De voorbije jaren staken Anne Goscinny (die in Frankrijk als romanschrijfster naam heeft verworven) en vooral haar man erg veel tijd in het beheer van de nalatenschap van haar vader. Vooral de bundelingen van onuitgegeven verhalen van Le Petit Nicolas (De Kleine Nicolaas), die René Goscinny indertijd maakte met tekenaar Sempé en die enkel in de krant waren verschenen, baarden opzien. Het werden megasellers die in Frankrijk met de honderdduizenden tegelijk over de toonbank gingen. "Ik stond er op om de onuitgegeven verhalen van Le Petit Nicolas (drie bundelingen verschenen in vertaling bij uitgeverij Atlas, meer delen zijn in voorbereiding, th) uit te brengen om zo het personage een nieuwe adem te kunnen geven, om hem zo de kans te geven verder te leven. Het heeft ook iets magisch om verhalen die vijftig jaar geleden geschreven werden plots een nieuw publiek te zien vinden. Het grote succes heeft me niet écht verbaasd. Het is een werk van heel hoge kwaliteit, dat zijn succes verdient. Het is bovendien niet vulgair, er vallen geen doden, het is niet angstaanjagend, het wekt zelfs vertrouwen. Het is dus geen toeval dat in Frankrijk ook gebruikt voor leesbevordering bij kinderen."

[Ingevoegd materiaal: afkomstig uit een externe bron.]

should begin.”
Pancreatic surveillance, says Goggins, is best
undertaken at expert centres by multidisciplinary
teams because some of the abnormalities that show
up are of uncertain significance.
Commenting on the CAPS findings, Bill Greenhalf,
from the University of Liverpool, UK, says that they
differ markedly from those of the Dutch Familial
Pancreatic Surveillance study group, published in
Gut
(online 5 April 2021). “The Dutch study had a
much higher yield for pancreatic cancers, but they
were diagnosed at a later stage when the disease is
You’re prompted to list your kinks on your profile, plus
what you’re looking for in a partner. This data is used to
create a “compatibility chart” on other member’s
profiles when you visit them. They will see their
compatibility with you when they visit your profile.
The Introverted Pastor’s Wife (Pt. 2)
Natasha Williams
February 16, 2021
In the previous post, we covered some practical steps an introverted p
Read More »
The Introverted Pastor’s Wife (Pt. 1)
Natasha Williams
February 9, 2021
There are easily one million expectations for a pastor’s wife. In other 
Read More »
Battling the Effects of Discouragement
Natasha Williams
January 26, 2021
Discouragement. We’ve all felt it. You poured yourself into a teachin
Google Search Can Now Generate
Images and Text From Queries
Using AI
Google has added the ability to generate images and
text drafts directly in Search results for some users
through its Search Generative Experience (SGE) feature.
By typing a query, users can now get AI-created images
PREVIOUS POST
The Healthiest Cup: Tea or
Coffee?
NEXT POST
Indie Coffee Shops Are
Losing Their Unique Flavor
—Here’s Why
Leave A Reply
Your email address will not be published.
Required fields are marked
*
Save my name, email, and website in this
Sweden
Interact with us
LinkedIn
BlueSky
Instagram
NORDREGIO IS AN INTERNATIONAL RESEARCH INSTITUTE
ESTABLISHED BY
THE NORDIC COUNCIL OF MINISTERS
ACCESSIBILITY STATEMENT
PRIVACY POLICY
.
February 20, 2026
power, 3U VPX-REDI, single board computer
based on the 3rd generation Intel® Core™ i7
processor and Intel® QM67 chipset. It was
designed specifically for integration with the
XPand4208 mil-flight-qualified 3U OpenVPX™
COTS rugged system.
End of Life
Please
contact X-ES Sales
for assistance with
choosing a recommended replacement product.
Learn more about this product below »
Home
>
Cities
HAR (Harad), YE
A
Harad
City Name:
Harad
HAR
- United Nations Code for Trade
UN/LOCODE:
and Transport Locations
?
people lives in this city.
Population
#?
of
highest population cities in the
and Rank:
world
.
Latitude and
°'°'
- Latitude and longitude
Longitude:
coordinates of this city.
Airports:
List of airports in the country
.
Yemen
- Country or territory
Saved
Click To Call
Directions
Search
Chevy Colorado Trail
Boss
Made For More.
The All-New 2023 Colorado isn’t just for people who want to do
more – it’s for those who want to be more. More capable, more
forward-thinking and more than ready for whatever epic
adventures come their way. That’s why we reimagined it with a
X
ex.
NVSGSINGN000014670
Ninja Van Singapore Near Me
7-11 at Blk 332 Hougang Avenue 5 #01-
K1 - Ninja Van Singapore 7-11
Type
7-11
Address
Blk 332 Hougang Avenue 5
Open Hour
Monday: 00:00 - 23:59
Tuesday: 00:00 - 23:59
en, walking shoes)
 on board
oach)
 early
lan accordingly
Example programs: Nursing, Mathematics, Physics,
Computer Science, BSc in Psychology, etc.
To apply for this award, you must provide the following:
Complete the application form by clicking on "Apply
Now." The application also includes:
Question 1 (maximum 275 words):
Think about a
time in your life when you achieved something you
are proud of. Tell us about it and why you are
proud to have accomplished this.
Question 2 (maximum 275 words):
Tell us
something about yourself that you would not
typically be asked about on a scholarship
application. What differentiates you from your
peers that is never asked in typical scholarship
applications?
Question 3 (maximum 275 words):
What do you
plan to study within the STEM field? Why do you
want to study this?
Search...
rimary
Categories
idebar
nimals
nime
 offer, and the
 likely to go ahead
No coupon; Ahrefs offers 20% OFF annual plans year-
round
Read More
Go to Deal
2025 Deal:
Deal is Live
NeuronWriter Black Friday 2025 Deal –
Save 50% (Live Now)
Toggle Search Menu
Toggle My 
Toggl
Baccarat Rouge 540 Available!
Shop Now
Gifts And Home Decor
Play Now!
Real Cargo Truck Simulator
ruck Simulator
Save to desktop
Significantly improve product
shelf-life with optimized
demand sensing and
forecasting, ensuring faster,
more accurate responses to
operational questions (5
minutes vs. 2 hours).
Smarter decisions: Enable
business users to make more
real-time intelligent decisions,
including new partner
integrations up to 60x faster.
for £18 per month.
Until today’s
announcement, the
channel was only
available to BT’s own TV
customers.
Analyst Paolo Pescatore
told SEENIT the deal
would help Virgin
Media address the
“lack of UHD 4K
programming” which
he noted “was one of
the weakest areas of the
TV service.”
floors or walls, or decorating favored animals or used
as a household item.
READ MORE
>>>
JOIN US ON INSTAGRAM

Over de herlancering van Asterix was veel te doen, vooral omdat het tot een spraakmakende, gemediatiseerde rechtszaak kwam tussen tekenaar Albert Uderzo en diens dochter Sylvie. Een familieruzie die breed wordt uitgemeten. Anne Goscinny van haar kant vindt de herstart een goede zaak. "Albert Uderzo en ik vonden dat Asterix van 1959 tot 1976 al een eerste leven had gehad, en daarna — na de dood van mijn vader — ook een tweede leven kreeg met de verhalen die Albert alleen heeft gemaakt. Waarom zou hij dan geen derde leven mogen krijgen? Het personage is veel sterker dan zijn scheppers. Wij hebben aan Hachette de rechten verkocht, omdat we in hen geloven. Zij mogen de strip verder exploiteren zolang ze de rechten hebben. Dat wil concreet zeggen tot zeventig jaar na de dood van de laatst overlevende auteur. Dat is dus nog wel even. Zowel Albert en ik zijn nu erg tevreden dat we weten waar Asterix dit eerste stukje eeuwigheid zal doorbrengen. Als ik binnen wellicht minder dan zeventig jaar aan de hemelpoort sta en mijn vader ontmoet, dan zal ik hem kunnen zeggen dat we Asterix in goede handen hebben achtergelaten."